■ WHAT THE EXERCISE ASKS
When a line in the listing below contains the word "format", return a copy of that line.

MATERIAL FOR THE TASK Start Marker

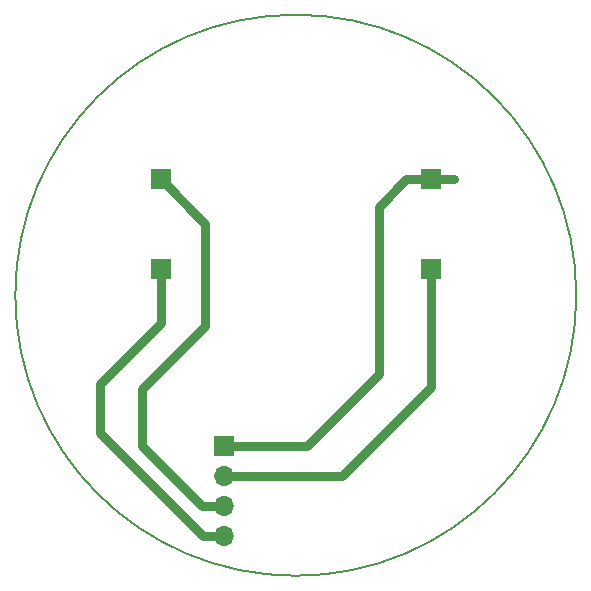
<source format=gbr>
%TF.GenerationSoftware,KiCad,Pcbnew,7.0.2*%
%TF.CreationDate,2023-09-26T09:37:55+02:00*%
%TF.ProjectId,x27Mount,7832374d-6f75-46e7-942e-6b696361645f,rev?*%
%TF.SameCoordinates,PX7df6180PY60e4b00*%
%TF.FileFunction,Copper,L2,Bot*%
%TF.FilePolarity,Positive*%
%FSLAX46Y46*%
G04 Gerber Fmt 4.6, Leading zero omitted, Abs format (unit mm)*
G04 Created by KiCad (PCBNEW 7.0.2) date 2023-09-26 09:37:55*
%MOMM*%
%LPD*%
G01*
G04 APERTURE LIST*
%TA.AperFunction,NonConductor*%
%ADD10C,0.200000*%
%TD*%
%TA.AperFunction,ComponentPad*%
%ADD11R,1.700000X1.700000*%
%TD*%
%TA.AperFunction,ComponentPad*%
%ADD12O,1.700000X1.700000*%
%TD*%
%TA.AperFunction,Conductor*%
%ADD13C,0.800000*%
%TD*%
G04 APERTURE END LIST*
D10*
X23750000Y0D02*
G75*
G03*
X23750000Y0I-23750000J0D01*
G01*
D11*
%TO.P,J2,1,Pin_1*%
%TO.N,Net-(J2-Pin_1)*%
X11430000Y9810000D03*
%TD*%
%TO.P,J1,1,Pin_1*%
%TO.N,Net-(J1-Pin_1)*%
X11430000Y2190000D03*
%TD*%
%TO.P,J5,1,Pin_1*%
%TO.N,Net-(J2-Pin_1)*%
X-6055000Y-12800000D03*
D12*
%TO.P,J5,2,Pin_2*%
%TO.N,Net-(J1-Pin_1)*%
X-6055000Y-15340000D03*
%TO.P,J5,3,Pin_3*%
%TO.N,Net-(J3-Pin_1)*%
X-6055000Y-17880000D03*
%TO.P,J5,4,Pin_4*%
%TO.N,Net-(J4-Pin_1)*%
X-6055000Y-20420000D03*
%TD*%
D11*
%TO.P,J4,1,Pin_1*%
%TO.N,Net-(J4-Pin_1)*%
X-11430000Y2190000D03*
%TD*%
%TO.P,J3,1,Pin_1*%
%TO.N,Net-(J3-Pin_1)*%
X-11430000Y9810000D03*
%TD*%
D13*
%TO.N,Net-(J1-Pin_1)*%
X3880000Y-15340000D02*
X-6055000Y-15340000D01*
X11430000Y2190000D02*
X11430000Y-7790000D01*
X11430000Y-7790000D02*
X3880000Y-15340000D01*
%TO.N,Net-(J2-Pin_1)*%
X7020000Y-6700000D02*
X920000Y-12800000D01*
X11430000Y9810000D02*
X9330000Y9810000D01*
X13410000Y9810000D02*
X11430000Y9810000D01*
X920000Y-12800000D02*
X-6055000Y-12800000D01*
X9330000Y9810000D02*
X7020000Y7500000D01*
X7020000Y7500000D02*
X7020000Y-6700000D01*
%TO.N,Net-(J3-Pin_1)*%
X-12980000Y-7900000D02*
X-7680000Y-2600000D01*
X-6055000Y-17880000D02*
X-7900000Y-17880000D01*
X-7900000Y-17880000D02*
X-12980000Y-12800000D01*
X-12980000Y-12800000D02*
X-12980000Y-7900000D01*
X-7680000Y-2600000D02*
X-7680000Y6060000D01*
X-7680000Y6060000D02*
X-11430000Y9810000D01*
%TO.N,Net-(J4-Pin_1)*%
X-16580000Y-11700000D02*
X-16580000Y-7500000D01*
X-7860000Y-20420000D02*
X-16580000Y-11700000D01*
X-16580000Y-7500000D02*
X-11430000Y-2350000D01*
X-11430000Y-2350000D02*
X-11430000Y2190000D01*
X-6055000Y-20420000D02*
X-7860000Y-20420000D01*
%TD*%
M02*

</source>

MATERIAL FOR THE TASK End Marker

■ EXPECTED OUTPUT
<source format=gbr>
G04 Gerber Fmt 4.6, Leading zero omitted, Abs format (unit mm)*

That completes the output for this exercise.